Day Seven: Gloucester
- Drive to Westbury-on-Severn to visit the Westbury Court Dutch Water Gardens with its 16th century plants.
- Originally laid out in 1696–1705, this is the only restored Dutch water garden in the UK and is planted with species dating from before 1700 and is therefore of great historical interest.
- There are kitchen, vegetable, fruit, herbs and espaliered fruit trees here; all 16th and 17th century varieties.
- Drive to Painswick to see Painswick Rococo Gardens, a unique example of the brief but flamboyant period of English Rococo design of the 1700s.
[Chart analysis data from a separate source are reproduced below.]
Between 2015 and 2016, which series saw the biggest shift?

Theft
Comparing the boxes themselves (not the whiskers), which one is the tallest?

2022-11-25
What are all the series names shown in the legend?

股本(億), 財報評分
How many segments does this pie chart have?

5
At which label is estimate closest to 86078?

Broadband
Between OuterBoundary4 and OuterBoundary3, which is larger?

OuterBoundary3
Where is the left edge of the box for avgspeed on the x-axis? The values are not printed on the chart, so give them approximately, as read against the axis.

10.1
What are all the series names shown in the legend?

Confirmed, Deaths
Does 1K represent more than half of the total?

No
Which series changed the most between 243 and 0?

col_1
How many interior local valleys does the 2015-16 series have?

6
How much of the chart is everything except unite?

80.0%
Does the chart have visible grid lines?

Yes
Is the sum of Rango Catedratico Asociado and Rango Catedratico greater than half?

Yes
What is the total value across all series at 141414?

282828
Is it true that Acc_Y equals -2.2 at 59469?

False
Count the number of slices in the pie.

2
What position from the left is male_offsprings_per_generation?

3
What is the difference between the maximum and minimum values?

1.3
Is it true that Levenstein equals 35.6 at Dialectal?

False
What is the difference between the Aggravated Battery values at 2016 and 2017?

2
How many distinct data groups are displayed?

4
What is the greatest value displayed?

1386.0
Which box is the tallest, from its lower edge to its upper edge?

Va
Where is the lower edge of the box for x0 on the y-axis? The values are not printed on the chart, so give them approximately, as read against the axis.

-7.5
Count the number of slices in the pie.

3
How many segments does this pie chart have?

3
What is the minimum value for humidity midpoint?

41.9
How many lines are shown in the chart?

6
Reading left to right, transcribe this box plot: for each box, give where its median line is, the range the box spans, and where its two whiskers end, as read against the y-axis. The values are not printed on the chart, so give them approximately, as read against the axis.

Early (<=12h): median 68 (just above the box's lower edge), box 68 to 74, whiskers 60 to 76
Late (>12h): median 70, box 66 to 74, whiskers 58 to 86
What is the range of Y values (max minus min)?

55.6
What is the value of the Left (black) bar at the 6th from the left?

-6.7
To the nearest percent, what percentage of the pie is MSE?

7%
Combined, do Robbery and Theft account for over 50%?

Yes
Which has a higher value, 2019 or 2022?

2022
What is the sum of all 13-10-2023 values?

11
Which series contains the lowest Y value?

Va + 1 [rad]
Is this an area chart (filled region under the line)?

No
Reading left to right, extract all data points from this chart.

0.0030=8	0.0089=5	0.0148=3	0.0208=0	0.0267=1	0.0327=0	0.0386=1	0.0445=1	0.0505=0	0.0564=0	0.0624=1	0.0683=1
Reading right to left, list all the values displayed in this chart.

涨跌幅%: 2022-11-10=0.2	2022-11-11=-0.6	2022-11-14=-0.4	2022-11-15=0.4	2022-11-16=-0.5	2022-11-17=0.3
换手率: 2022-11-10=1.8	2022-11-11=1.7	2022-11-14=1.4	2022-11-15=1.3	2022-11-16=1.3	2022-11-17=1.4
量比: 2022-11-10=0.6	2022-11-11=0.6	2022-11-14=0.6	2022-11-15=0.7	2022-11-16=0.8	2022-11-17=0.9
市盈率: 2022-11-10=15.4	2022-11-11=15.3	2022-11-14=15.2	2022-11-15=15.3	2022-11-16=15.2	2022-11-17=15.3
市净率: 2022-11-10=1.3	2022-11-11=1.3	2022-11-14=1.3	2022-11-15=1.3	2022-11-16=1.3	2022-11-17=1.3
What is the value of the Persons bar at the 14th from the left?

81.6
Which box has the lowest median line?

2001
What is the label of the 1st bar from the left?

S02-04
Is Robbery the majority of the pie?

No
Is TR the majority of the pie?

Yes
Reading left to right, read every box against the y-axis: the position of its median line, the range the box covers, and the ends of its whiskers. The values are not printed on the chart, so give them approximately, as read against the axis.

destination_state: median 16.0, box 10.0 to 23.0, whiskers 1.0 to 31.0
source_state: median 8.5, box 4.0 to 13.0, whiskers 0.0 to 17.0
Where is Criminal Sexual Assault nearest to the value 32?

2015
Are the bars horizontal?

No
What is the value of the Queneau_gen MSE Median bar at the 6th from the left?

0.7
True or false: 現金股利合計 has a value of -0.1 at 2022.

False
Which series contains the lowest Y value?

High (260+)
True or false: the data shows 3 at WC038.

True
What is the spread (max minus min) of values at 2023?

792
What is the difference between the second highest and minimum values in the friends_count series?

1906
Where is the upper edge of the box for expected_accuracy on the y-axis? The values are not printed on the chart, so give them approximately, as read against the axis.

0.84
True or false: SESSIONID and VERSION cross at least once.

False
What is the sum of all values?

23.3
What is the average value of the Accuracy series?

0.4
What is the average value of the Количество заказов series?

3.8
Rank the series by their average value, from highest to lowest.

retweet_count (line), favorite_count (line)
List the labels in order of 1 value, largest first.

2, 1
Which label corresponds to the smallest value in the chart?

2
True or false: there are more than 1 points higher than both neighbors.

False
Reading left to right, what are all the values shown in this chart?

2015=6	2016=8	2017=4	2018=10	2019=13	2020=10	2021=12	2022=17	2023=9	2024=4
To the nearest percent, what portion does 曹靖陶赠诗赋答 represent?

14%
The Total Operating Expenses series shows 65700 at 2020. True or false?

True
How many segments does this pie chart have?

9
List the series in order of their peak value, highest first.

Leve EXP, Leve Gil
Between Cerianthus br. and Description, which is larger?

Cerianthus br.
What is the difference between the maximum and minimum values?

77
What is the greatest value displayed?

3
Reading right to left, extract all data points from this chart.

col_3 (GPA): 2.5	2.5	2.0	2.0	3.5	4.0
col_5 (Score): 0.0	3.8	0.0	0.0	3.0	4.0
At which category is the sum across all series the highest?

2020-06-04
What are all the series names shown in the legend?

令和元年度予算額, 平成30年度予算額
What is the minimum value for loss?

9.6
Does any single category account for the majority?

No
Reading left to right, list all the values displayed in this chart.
- By the 1970s the garden was completely overgrown with woodland, but has since been restored. This Rococo pleasure ground shuns the extensive use of flowering plants and concentrates on surprising the visitor with sudden vistas and features laid out in an asymmetric pattern.
- Visit to Hidcote Manor Gardens. Laid out over eighty years ago by a team of 12 gardeners using plants the owner Johnston had travelled the world in search of.
- An astonishing variety of effects have been created; hedges, walls, water and paving all combine to create a profuse and jungle like colour and texture. In contrast areas are deliberately plain to give calm and restful interludes and so increase the impact of the garden.
- Overnight stay in Stratford upon Avon.
Day Eight: Return Home
- Transfer to London Heathrow Airport for the return flight home.